A mortgage is the biggest financial commitment most people will ever have. However, life insurance can be very low on people’s lists of priorities when they are in the process of buying a home.
For those buying a home and taking out a mortgage, life insurance can be an important purchase and most lenders will insist that borrowers take out some form of protection.
Along with general family protection, one of the most common reasons for taking out life insurance is to protect a mortgage loan.
Life insurance may seem like an unnecessary additional cost but it is worth considering seriously. This can be particularly crucial if borrowers have family or other dependents, as it can make sure that they can keep a roof over their heads in the event of the borrower’s death.
In the event of a claim during the term, the life insurance company will pay the policy holders beneficiaries or dependents the sum assured as a tax free lump sum. In short this type of insurance is not that complicated, it is designed to payout a lump sum amount that is sufficient enough to repay a mortgage debt should the policy holder die within the policy term.

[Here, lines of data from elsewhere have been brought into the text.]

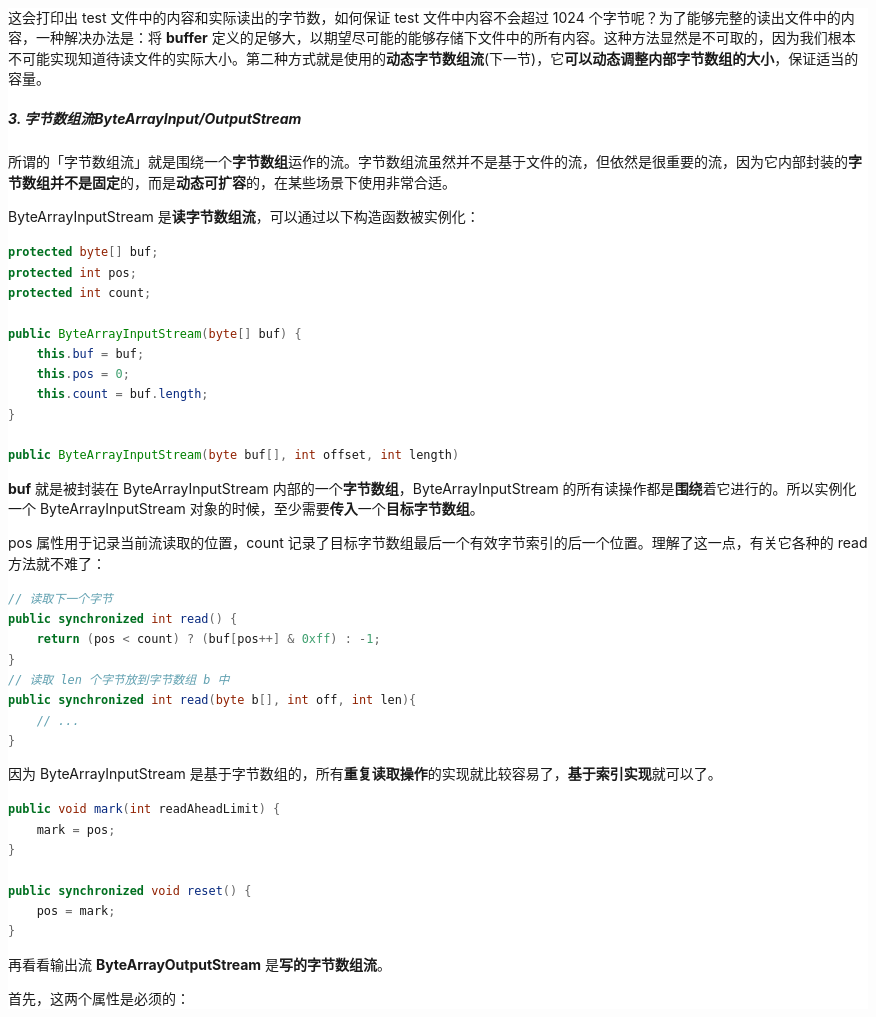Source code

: 这会打印出 test 文件中的内容和实际读出的字节数，如何保证 test 文件中内容不会超过 1024 个字节呢？为了能够完整的读出文件中的内容，一种解决办法是：将 **buffer** 定义的足够大，以期望尽可能的能够存储下文件中的所有内容。这种方法显然是不可取的，因为我们根本不可能实现知道待读文件的实际大小。第二种方式就是使用的**动态字节数组流**(下一节)，它**可以动态调整内部字节数组的大小**，保证适当的容量。

##### 3. 字节数组流ByteArrayInput/OutputStream

所谓的「字节数组流」就是围绕一个**字节数组**运作的流。字节数组流虽然并不是基于文件的流，但依然是很重要的流，因为它内部封装的**字节数组并不是固定**的，而是**动态可扩容**的，在某些场景下使用非常合适。

ByteArrayInputStream 是**读字节数组流**，可以通过以下构造函数被实例化：

```java
protected byte[] buf;
protected int pos;
protected int count;

public ByteArrayInputStream(byte[] buf) {
    this.buf = buf;
    this.pos = 0;
    this.count = buf.length;
}

public ByteArrayInputStream(byte buf[], int offset, int length)
```

**buf** 就是被封装在 ByteArrayInputStream 内部的一个**字节数组**，ByteArrayInputStream 的所有读操作都是**围绕**着它进行的。所以实例化一个 ByteArrayInputStream 对象的时候，至少需要**传入**一个**目标字节数组**。

pos 属性用于记录当前流读取的位置，count 记录了目标字节数组最后一个有效字节索引的后一个位置。理解了这一点，有关它各种的 read 方法就不难了：

```java
// 读取下一个字节
public synchronized int read() {
    return (pos < count) ? (buf[pos++] & 0xff) : -1;
}
// 读取 len 个字节放到字节数组 b 中
public synchronized int read(byte b[], int off, int len){
	// ...
}
```

因为 ByteArrayInputStream 是基于字节数组的，所有**重复读取操作**的实现就比较容易了，**基于索引实现**就可以了。

```java
public void mark(int readAheadLimit) {
    mark = pos;
}

public synchronized void reset() {
    pos = mark;
}
```

再看看输出流 **ByteArrayOutputStream** 是**写的字节数组流**。

首先，这两个属性是必须的：
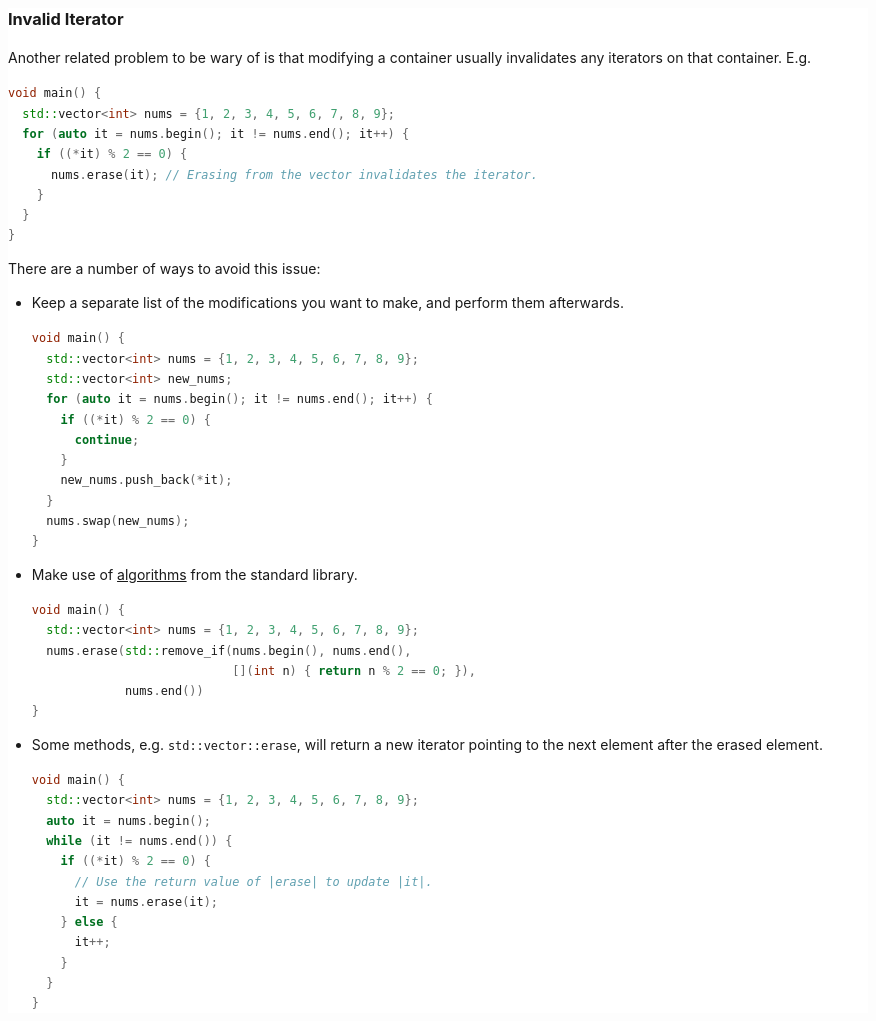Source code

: ### Invalid Iterator

Another related problem to be wary of is that modifying a container usually
invalidates any iterators on that container. E.g.

```cpp
void main() {
  std::vector<int> nums = {1, 2, 3, 4, 5, 6, 7, 8, 9};
  for (auto it = nums.begin(); it != nums.end(); it++) {
    if ((*it) % 2 == 0) {
      nums.erase(it); // Erasing from the vector invalidates the iterator.
    }
  }
}
```

There are a number of ways to avoid this issue:

-   Keep a separate list of the modifications you want to make, and perform them
    afterwards.

    ```cpp
    void main() {
      std::vector<int> nums = {1, 2, 3, 4, 5, 6, 7, 8, 9};
      std::vector<int> new_nums;
      for (auto it = nums.begin(); it != nums.end(); it++) {
        if ((*it) % 2 == 0) {
          continue;
        }
        new_nums.push_back(*it);
      }
      nums.swap(new_nums);
    }
    ```

-   Make use of [algorithms](https://en.cppreference.com/w/cpp/algorithm/remove)
    from the standard library.

    ```cpp
    void main() {
      std::vector<int> nums = {1, 2, 3, 4, 5, 6, 7, 8, 9};
      nums.erase(std::remove_if(nums.begin(), nums.end(),
                                [](int n) { return n % 2 == 0; }),
                 nums.end())
    }
    ```

-   Some methods, e.g. `std::vector::erase`, will return a new iterator pointing
    to the next element after the erased element.

    ```cpp
    void main() {
      std::vector<int> nums = {1, 2, 3, 4, 5, 6, 7, 8, 9};
      auto it = nums.begin();
      while (it != nums.end()) {
        if ((*it) % 2 == 0) {
          // Use the return value of |erase| to update |it|.
          it = nums.erase(it);
        } else {
          it++;
        }
      }
    }
    ```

The key options to consider for life insurance cover is the amount of cover a borrower would like and how long the policy should run for. It makes sense to set the amount of cover equal to the amount of debt outstanding on a mortgage and the term length equal to the amount of time the mortgage has left to run.
Monthly payments for these policies are usually relatively low, for example: The Co-Operative charges £13.39 a month, where as the HSBC charges £10.50 a month. These quotes are based on £100,000 life cover for 20 years level term, for a non smoking male aged 35 and in normal health.
Many mortgage lenders and brokers are likely to offer life insurance when a potential home buyer takes out a mortgage with them; this however is not always the cheapest option. According to new research less than a fifth of Britons felt they needed help purchasing life insurance.
There are different types of policies and they work in different ways, e.g. Level term assurance, this means the amount covered will remain the same throughout the duration of the policy. Decreasing term assurance, on the other hand, means as the outstanding loan gets smaller the amount covered decreases too.
Most policies may also include a terminal illness benefit which means that if the policy holder is diagnosed with a terminal illness then the policy will still pay out on death, even though the insurer knows beforehand that they are ill.
A wavier premium is also sometimes included in a policy for free, which means if a policy holder became involuntarily unemployed or too ill to work then the life policy payments would still be paid even though the holder may be unable to do so themselves.
As with all financial services consumers are advised to do the research before committing themselves and, if necessary, consult independent financial advice.